Saved data entries
— BEGIN —

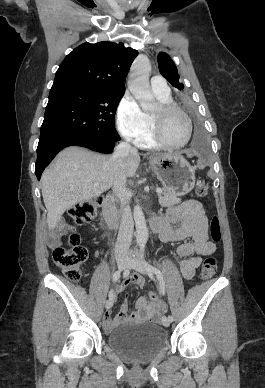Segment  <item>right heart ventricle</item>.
I'll list each match as a JSON object with an SVG mask.
<instances>
[{
    "instance_id": "right-heart-ventricle-1",
    "label": "right heart ventricle",
    "mask_w": 265,
    "mask_h": 388,
    "mask_svg": "<svg viewBox=\"0 0 265 388\" xmlns=\"http://www.w3.org/2000/svg\"><path fill=\"white\" fill-rule=\"evenodd\" d=\"M154 97L156 98L158 105L160 103H171L172 102V98H171L168 91H155ZM148 116L150 119V127H149L148 131L146 132V134L137 140V144L141 148L152 149V148H157L159 145H158V143L155 140L154 135H153L151 116L150 115H148Z\"/></svg>"
}]
</instances>
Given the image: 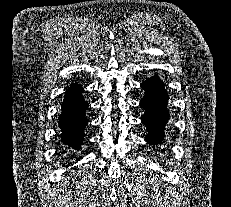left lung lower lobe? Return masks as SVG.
Returning <instances> with one entry per match:
<instances>
[{
  "instance_id": "0a47b994",
  "label": "left lung lower lobe",
  "mask_w": 231,
  "mask_h": 207,
  "mask_svg": "<svg viewBox=\"0 0 231 207\" xmlns=\"http://www.w3.org/2000/svg\"><path fill=\"white\" fill-rule=\"evenodd\" d=\"M141 87L145 90L140 105L145 110L142 122L148 128L146 141L154 145L159 144L164 139V128L169 119L168 95L163 82L157 76L143 82Z\"/></svg>"
}]
</instances>
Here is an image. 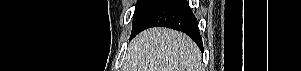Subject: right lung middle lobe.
Segmentation results:
<instances>
[{"label":"right lung middle lobe","instance_id":"1","mask_svg":"<svg viewBox=\"0 0 301 71\" xmlns=\"http://www.w3.org/2000/svg\"><path fill=\"white\" fill-rule=\"evenodd\" d=\"M159 0H138L135 8V12L133 15V28L132 33L137 29L145 15L149 12L151 8H153ZM131 33V34H132Z\"/></svg>","mask_w":301,"mask_h":71}]
</instances>
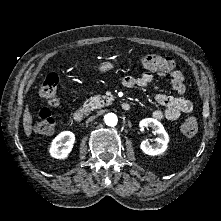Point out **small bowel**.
<instances>
[{
	"instance_id": "obj_1",
	"label": "small bowel",
	"mask_w": 221,
	"mask_h": 221,
	"mask_svg": "<svg viewBox=\"0 0 221 221\" xmlns=\"http://www.w3.org/2000/svg\"><path fill=\"white\" fill-rule=\"evenodd\" d=\"M172 89L176 93L175 96L156 93L155 101L161 106L153 111L152 116L158 120H176L182 114H189L193 110V104L185 98L186 86L185 75L180 70H174L170 74ZM153 76L146 72L139 77L126 76L122 80V85L127 88H143L151 83Z\"/></svg>"
}]
</instances>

— END —

▸ Goal: Pull out each line of the items above that contains the string "match". Case counts.

▸ Task answer:
I'll list each match as a JSON object with an SVG mask.
Returning <instances> with one entry per match:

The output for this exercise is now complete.